**Task statement:**
Here is the task for the records below: repeat exactly the lines from the one with "M504,861L673,862" to the one with "<!-- ticks -->", both included, and nothing else.

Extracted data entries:
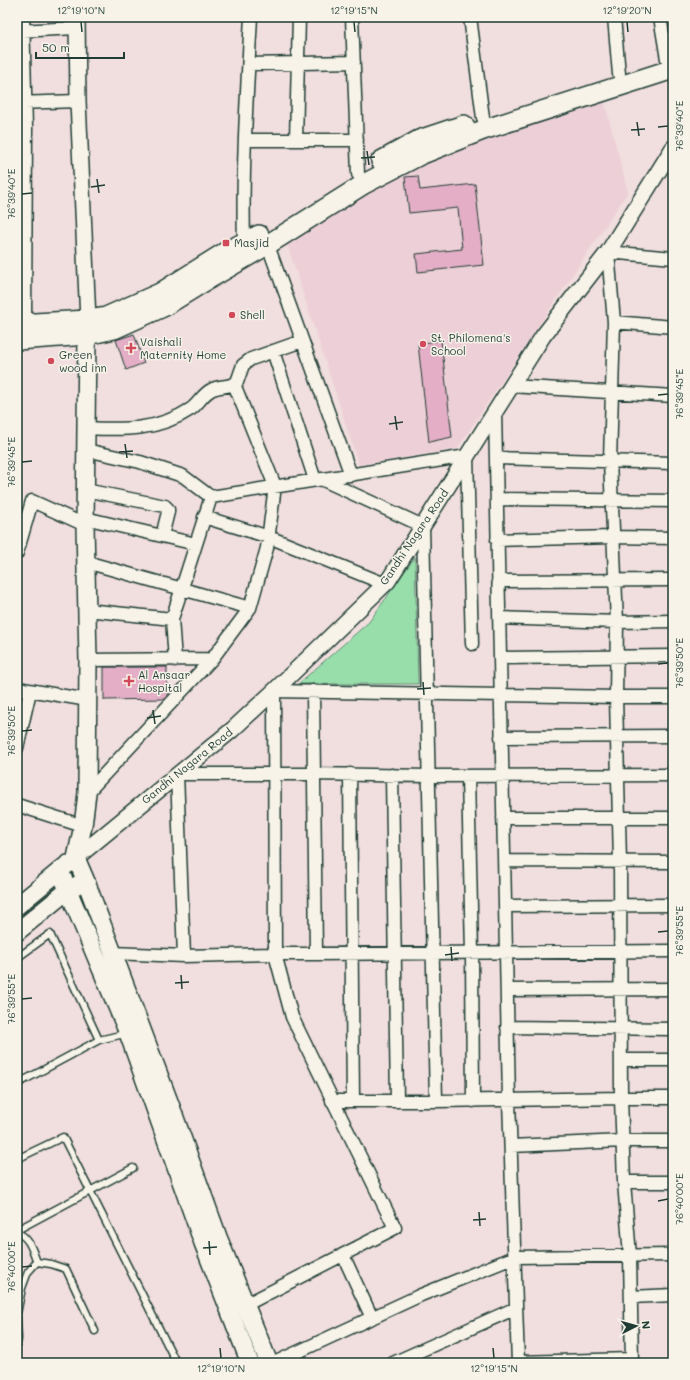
<svg xmlns="http://www.w3.org/2000/svg" width="690" height="1380" viewBox="0 0 690 1380" font-family="Mali,sans-serif">
  <rect width="100%" height="100%" fill="#f1dede"/>
  <filter id="ink" filterUnits="userSpaceOnUse"><feTurbulence type="fractalNoise" baseFrequency=".025" numOctaves="2"/><feDisplacementMap in="SourceGraphic" scale="8" xChannelSelector="R" yChannelSelector="G"/><feConvolveMatrix kernelMatrix="1 2 1 2 8 2 1 2 1" color-interpolation-filters="sRGB"/></filter>
  <g filter="url(#ink)">
    <!-- built -->
    <path fill="#edd0d7" d="M603,96L628,192L457,449L359,465L285,238L429,157Z"/>
    <!-- green -->
    <path fill="#98deab" stroke="#5c8e70" d="M415,557L418,684H298L369,622Z"/>
    <!-- building -->
    <path fill="#e3aec6" stroke="#1f3d34" d="M418,176L420,190L475,184L484,265L418,272L416,254L462,249L458,208L409,213L405,177Z
      M134,334L144,363L126,370L116,340Z
      M441,340L452,437L429,442L418,344Z
      M104,667H167V696L164,699L104,700Z"/>
    <g fill="none" stroke-linecap="round" stroke-linejoin="round">
      <!-- service casing -->
      <g stroke="#1f3d34" stroke-width="9">
        <path id="service" d="M17,958L50,934L99,1040
          M17,1084L99,1040L128,1033
          M17,1159L63,1137L174,1358
          M17,1230L133,1168
          M17,1233C29,1236 33,1252 37,1262L28,1272L22,1288L17,1314
          M37,1262L51,1264L66,1269L95,1331
          M17,1317L18,1339L17,1344"/>
      </g>
      <!-- minor casing -->
      <g stroke="#1f3d34" stroke-width="15">
        <path id="minor" d="M23,17L26,128L25,324
          M352,17L358,174
          M470,17L483,118
          M614,17L619,74
          M660,17L667,59
          M17,31L77,28
          M249,64L354,62
          M17,103L78,101
          M245,140H357
          M296,140L299,17
          M266,240L351,475
          M244,243C242,168 247,92 251,17
          M614,322L673,327
          M273,351L315,480
          M511,386L673,396
          M495,412L509,1100L518,1363
          M86,428C123,430 158,431 191,409C198,404 203,394 211,390C219,385 229,388 237,382L243,365L251,359L302,341
          M86,450L140,462L183,476L211,497L467,456L472,644
          M496,458L673,463
          M321,479L423,526L436,1101
          M85,490L165,506L168,509V512L162,536
          M497,499L673,501
          M204,517L269,537L385,584
          M85,518L196,544
          M497,540L613,537L673,538
          M17,553L32,501L85,525
          M86,562L250,608
          M498,581L673,580
          M87,610L172,619
          M499,618L617,622L673,621
          M500,658L673,656
          M88,660L212,659
          M175,660L172,619L211,497
          M17,688L88,700
          M313,691L316,954
          M501,737L673,736
          M17,748L30,691
          M350,774L353,1101
          M392,775L397,1101
          M468,776L472,953L473,1101
          M87,793L212,659L250,608L267,548L275,486L234,384
          M17,805L83,826
          M503,818H673
          M504,861L673,862
          M505,906L673,905
          M112,953L184,956L275,954H316L673,951
          M184,956L177,774H313L428,776L673,775
          M507,990L673,989
          M507,1027L673,1029
          M621,1060H673
          M332,1101H436L621,1098H673
          M511,1146L623,1141H673
          M624,1182H673
          M343,1255L372,1318
          M631,1297L673,1295
          M245,1305L395,1228L292,1017L275,954L274,691L616,697H673
          M518,1362L632,1359
          M274,1363L421,1295L515,1257L673,1255
          M393,1363L516,1308
          M632,1363L630,1256L624,1182L621,1098L620,862L616,697L617,622L610,461L614,322L608,252L673,258"/>
      </g>
      <!-- tertiary casing -->
      <g stroke="#1f3d34" stroke-width="18">
        <path id="tertiary" d="M77,17L78,101L88,320
          M76,858L232,730L274,691L388,581L543,336L608,252L673,148"/>
      </g>
      <!-- secondary casing -->
      <g stroke="#1f3d34" stroke-width="20">
        <path id="secondary" d="M87,335L85,525L88,660L87,793L83,826L76,858L85,879L170,1104L218,1237L269,1363
          M60,871L128,1033L203,1243L250,1363
          M17,906L68,864
          M17,932L67,891L77,885"/>
      </g>
      <!-- primary casing -->
      <g stroke="#1f3d34" stroke-width="22">
        <path id="primary" d="M381,161L419,140L464,125
          M17,324L88,320L106,317L160,293L227,251L259,235
          M17,340L87,335L114,329L165,306L207,280L267,245L364,184L420,155L483,130L673,69"/>
      </g>
      <!-- service -->
      <use href="#service" stroke="#f7f3e8" stroke-width="6"/>
      <!-- minor -->
      <use href="#minor" stroke="#f7f3e8" stroke-width="12"/>
      <!-- tertiary -->
      <use href="#tertiary" stroke="#f7f3e8" stroke-width="15"/>
      <!-- secondary -->
      <use href="#secondary" stroke="#f7f3e8" stroke-width="17"/>
      <!-- primary -->
      <use href="#primary" stroke="#f7f3e8" stroke-width="19"/>
    </g>
  </g>
  <!-- ticks -->
  <path fill="none" stroke="#1f3d34" stroke-width="1.5" d="M81,22L82,32M354,22L355,32M627,22L628,32M637,122L639,136M658,127L668,126M631,130L645,129M367,151L369,165M361,158L375,157M97,179L99,193M91,187L105,185M22,194L32,193M658,395L668,394M395,416L397,430M389,424L403,422M125,444L127,458M119,452L133,451M22,462L32,461M658,664L668,663M423,682L424,695M417,689L431,688M153,710L155,724M147,718L161,716M22,731L32,730M658,932L668,931M451,947L452,961M445,955L459,953M181,975L182,989M175,983L189,982M22,999L32,998M658,1201L668,1199M479,1212L480,1226M473,1220L486,1219M209,1241L210,1255M203,1248L217,1247M22,1267L32,1266M220,1348L221,1358M493,1348L494,1358"/>
  <!-- markers -->
  <g fill="#d1495b" stroke="#f7f3e8" stroke-width="1.5">
    <rect x="222" y="239" width="8" height="8" rx="2"/>
    <circle cx="232" cy="315" r="4"/>
    <circle cx="423" cy="344" r="4"/>
    <path d="M129 342h4v4h4v4h-4v4h-4v-4h-4v-4h4z"/>
    <circle cx="51" cy="361" r="4"/>
    <path d="M127 675h4v4h4v4h-4v4h-4v-4h-4v-4h4z"/>
  </g>
  <g text-anchor="middle" stroke-width="3" stroke-linejoin="round" paint-order="stroke">
    <!-- poi labels -->
    <g font-size="11" fill="#1f3d34" stroke="#f7f3e8" text-anchor="start">
      <text x="234" y="247">Masjid</text>
      <text x="240" y="319">Shell</text>
      <text x="431" y="342">St. Philomena's<tspan x="431" dy="13">School</tspan></text>
      <text x="140" y="346">Vaishali<tspan x="140" dy="13">Maternity Home</tspan></text>
      <text x="59" y="359">Green<tspan x="59" dy="13">wood inn</tspan></text>
      <text x="138" y="679">Al Ansaar<tspan x="138" dy="13">Hospital</tspan></text>
    </g>
    <!-- street labels -->
    <g font-size="11" fill="#1f3d34" stroke="#f7f3e8">
      <text transform="translate(414 537) rotate(-56)" y="4">Gandhi Nagara Road</text>
      <text transform="translate(187 766) rotate(-39)" y="4">Gandhi Nagara Road</text>
    </g>
  </g>
  <!-- margin -->
  <rect width="690" height="1380" fill="none" stroke="#f7f3e8" stroke-width="44"/>
  <!-- north arrow -->
  <g transform="translate(636 1326) rotate(84)" stroke="#f7f3e8" stroke-width="3" paint-order="stroke">
  <path d="M0-3L7 15L0 10L-7 15Z" fill="#1f3d34"/>
  <text y="-6" font-size="11" font-weight="bold" text-anchor="middle" fill="#1f3d34">N</text>
  </g>
  <!-- scale -->
  <path d="M36 52v6h88v-6" fill="none" stroke="#1f3d34" stroke-width="2"/>
  <text x="42" y="52" font-size="12" fill="#1f3d34" stroke="#f7f3e8" stroke-width="3" paint-order="stroke">50 m</text>
  <rect x="22" y="22" width="646" height="1336" fill="none" stroke="#1f3d34" stroke-width="1.5"/>
  <g font-size="10" text-anchor="middle" fill="#1f3d34">
    <text x="81" y="14">12°19'10"N</text>
    <text x="354" y="14">12°19'15"N</text>
    <text x="627" y="14">12°19'20"N</text>
    <text transform="translate(679 126) rotate(-90)" y="4">76°39'40"E</text>
    <text transform="translate(11 194) rotate(-90)" y="4">76°39'40"E</text>
    <text transform="translate(679 394) rotate(-90)" y="4">76°39'45"E</text>
    <text transform="translate(11 462) rotate(-90)" y="4">76°39'45"E</text>
    <text transform="translate(679 663) rotate(-90)" y="4">76°39'50"E</text>
    <text transform="translate(11 731) rotate(-90)" y="4">76°39'50"E</text>
    <text transform="translate(679 931) rotate(-90)" y="4">76°39'55"E</text>
    <text transform="translate(11 999) rotate(-90)" y="4">76°39'55"E</text>
    <text transform="translate(679 1199) rotate(-90)" y="4">76°40'00"E</text>
    <text transform="translate(11 1267) rotate(-90)" y="4">76°40'00"E</text>
    <text x="221" y="1372">12°19'10"N</text>
    <text x="494" y="1372">12°19'15"N</text>
  </g>
</svg>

**Result for this task:**
          M504,861L673,862
          M505,906L673,905
          M112,953L184,956L275,954H316L673,951
          M184,956L177,774H313L428,776L673,775
          M507,990L673,989
          M507,1027L673,1029
          M621,1060H673
          M332,1101H436L621,1098H673
          M511,1146L623,1141H673
          M624,1182H673
          M343,1255L372,1318
          M631,1297L673,1295
          M245,1305L395,1228L292,1017L275,954L274,691L616,697H673
          M518,1362L632,1359
          M274,1363L421,1295L515,1257L673,1255
          M393,1363L516,1308
          M632,1363L630,1256L624,1182L621,1098L620,862L616,697L617,622L610,461L614,322L608,252L673,258"/>
      </g>
      <!-- tertiary casing -->
      <g stroke="#1f3d34" stroke-width="18">
        <path id="tertiary" d="M77,17L78,101L88,320
          M76,858L232,730L274,691L388,581L543,336L608,252L673,148"/>
      </g>
      <!-- secondary casing -->
      <g stroke="#1f3d34" stroke-width="20">
        <path id="secondary" d="M87,335L85,525L88,660L87,793L83,826L76,858L85,879L170,1104L218,1237L269,1363
          M60,871L128,1033L203,1243L250,1363
          M17,906L68,864
          M17,932L67,891L77,885"/>
      </g>
      <!-- primary casing -->
      <g stroke="#1f3d34" stroke-width="22">
        <path id="primary" d="M381,161L419,140L464,125
          M17,324L88,320L106,317L160,293L227,251L259,235
          M17,340L87,335L114,329L165,306L207,280L267,245L364,184L420,155L483,130L673,69"/>
      </g>
      <!-- service -->
      <use href="#service" stroke="#f7f3e8" stroke-width="6"/>
      <!-- minor -->
      <use href="#minor" stroke="#f7f3e8" stroke-width="12"/>
      <!-- tertiary -->
      <use href="#tertiary" stroke="#f7f3e8" stroke-width="15"/>
      <!-- secondary -->
      <use href="#secondary" stroke="#f7f3e8" stroke-width="17"/>
      <!-- primary -->
      <use href="#primary" stroke="#f7f3e8" stroke-width="19"/>
    </g>
  </g>
  <!-- ticks -->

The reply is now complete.